(To be incorporated only if you want to obtain blue and mauve hydrangeas).
You will find this amendment under the term “Bleu de Bretagne”. In an appropriate substrate, this composition will be more easily assimilated by the root system of hydrangeas. It will allow you to obtain or maintain the blue, mauve, or garnet color. If your land’s parent rock is not of slate type, the implementation of a substrate and the application of aluminum sulfate Al₂(SO₄)₃ must be carried out to obtain bluish colors.

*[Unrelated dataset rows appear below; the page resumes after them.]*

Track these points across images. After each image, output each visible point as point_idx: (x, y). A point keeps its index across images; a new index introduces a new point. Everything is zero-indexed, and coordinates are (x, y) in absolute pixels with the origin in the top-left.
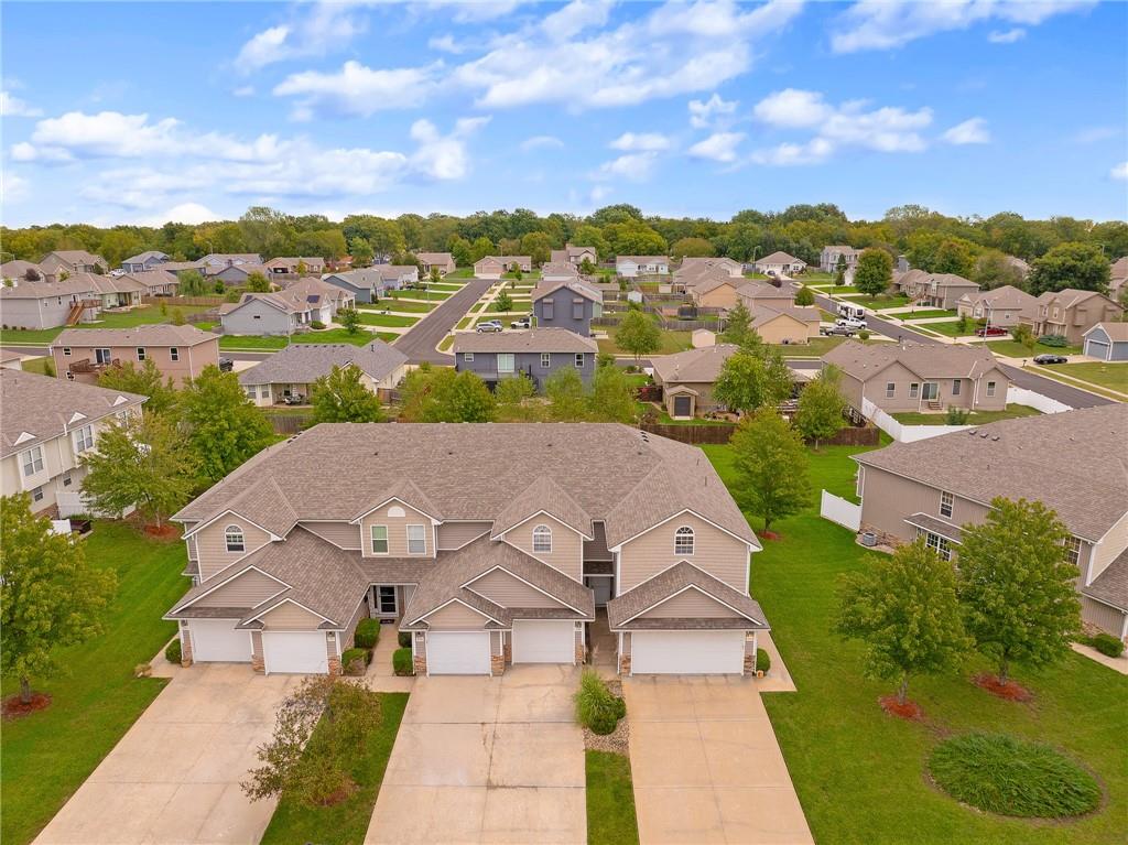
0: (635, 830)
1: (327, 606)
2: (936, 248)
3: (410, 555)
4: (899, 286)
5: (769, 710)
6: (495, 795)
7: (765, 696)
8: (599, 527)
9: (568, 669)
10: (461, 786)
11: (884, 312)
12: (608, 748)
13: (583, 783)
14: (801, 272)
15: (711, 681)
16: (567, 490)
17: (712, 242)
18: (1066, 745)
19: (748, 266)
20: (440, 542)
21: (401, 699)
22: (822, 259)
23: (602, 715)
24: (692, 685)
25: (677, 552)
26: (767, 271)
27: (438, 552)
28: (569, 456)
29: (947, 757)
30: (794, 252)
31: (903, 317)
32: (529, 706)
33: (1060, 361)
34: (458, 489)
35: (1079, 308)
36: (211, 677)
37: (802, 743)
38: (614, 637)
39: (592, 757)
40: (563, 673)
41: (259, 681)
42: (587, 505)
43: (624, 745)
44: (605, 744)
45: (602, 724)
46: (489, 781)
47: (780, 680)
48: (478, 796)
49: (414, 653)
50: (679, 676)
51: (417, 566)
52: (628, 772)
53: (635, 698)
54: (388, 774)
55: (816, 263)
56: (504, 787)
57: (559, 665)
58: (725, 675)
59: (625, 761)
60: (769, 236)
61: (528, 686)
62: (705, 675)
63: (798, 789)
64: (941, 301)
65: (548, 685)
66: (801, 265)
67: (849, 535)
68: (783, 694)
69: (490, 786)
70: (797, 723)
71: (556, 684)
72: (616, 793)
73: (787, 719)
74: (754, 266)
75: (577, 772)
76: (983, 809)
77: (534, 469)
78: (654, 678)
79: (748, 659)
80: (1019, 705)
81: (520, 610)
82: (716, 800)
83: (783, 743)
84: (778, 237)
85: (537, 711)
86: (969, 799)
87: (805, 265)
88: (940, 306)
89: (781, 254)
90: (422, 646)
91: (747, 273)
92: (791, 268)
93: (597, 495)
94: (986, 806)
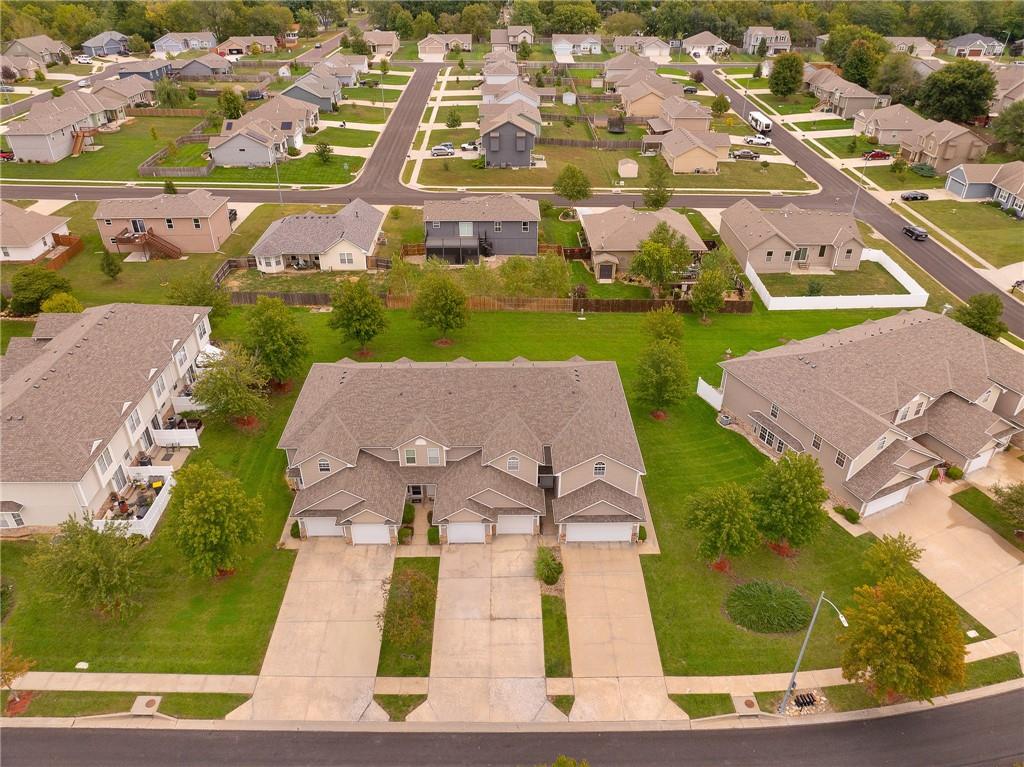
0: (568, 643)
1: (388, 510)
2: (848, 42)
3: (429, 465)
4: (808, 84)
5: (643, 567)
6: (496, 624)
7: (642, 557)
8: (547, 450)
9: (529, 538)
10: (476, 619)
11: (791, 119)
12: (554, 594)
13: (541, 616)
14: (724, 54)
15: (612, 546)
16: (527, 423)
17: (644, 16)
18: (804, 587)
19: (676, 43)
20: (448, 456)
21: (436, 561)
22: (746, 39)
23: (550, 572)
24: (600, 549)
25: (596, 473)
26: (693, 52)
27: (447, 462)
28: (528, 395)
29: (736, 598)
30: (720, 31)
31: (807, 126)
32: (509, 566)
33: (922, 198)
34: (458, 422)
35: (951, 143)
36: (321, 548)
37: (659, 589)
38: (557, 526)
39: (545, 600)
40: (526, 540)
41: (350, 550)
42: (540, 434)
43: (562, 591)
44: (551, 591)
45: (550, 580)
46: (491, 615)
47: (652, 547)
48: (485, 625)
49: (440, 534)
50: (593, 543)
51: (434, 471)
52: (564, 608)
53: (567, 558)
54: (437, 612)
55: (739, 43)
56: (499, 619)
57: (524, 535)
58: (620, 542)
59: (563, 601)
60: (698, 14)
61: (506, 551)
62: (609, 542)
63: (654, 619)
64: (841, 110)
65: (517, 550)
66: (726, 46)
67: (713, 413)
68: (653, 556)
69: (492, 618)
70: (658, 576)
71: (524, 550)
72: (558, 621)
73: (653, 573)
74: (681, 44)
75: (536, 609)
76: (748, 629)
77: (505, 406)
78: (579, 544)
79: (634, 535)
80: (787, 560)
81: (501, 509)
82: (610, 625)
83: (649, 589)
84: (705, 15)
85: (513, 569)
86: (742, 624)
87: (728, 46)
88: (840, 115)
89: (707, 34)
90: (445, 531)
91: (674, 53)
92: (716, 50)
93: (546, 427)
94: (750, 628)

Initially, it will be important to add “Bleu de Bretagne” to your pre-planting mixture. Subsequently, application should be done as a top dressing. Doses will be indicated on the packaging or instructions. You can obtain blue hydrangeas even more easily if you cultivate them in pots. Iron sulfate can also be added during the aluminum sulfate application to better acidify your substrate and promote aluminum dissolution by water.
To better understand, it should be known that metamorphic slate-type rock is chemically composed of approximately 30% alumina. This rate is of course variable depending on different regions with this parent rock. It is the aluminum present in the sheets of this rock that allows the blue coloration.
In France, slate-type parent rocks are present in the Brittany region (Finistère, Morbihan, and Côtes-d’Armor) as well as in certain areas of the departments of Maine-et-Loire, Mayenne, Corrèze, Hautes-Pyrénées, Savoie, Ardennes, and Tarn.
It should be known that regarding hydrangeas, there are no specific varieties (even new varieties) that are blue in any type of soil.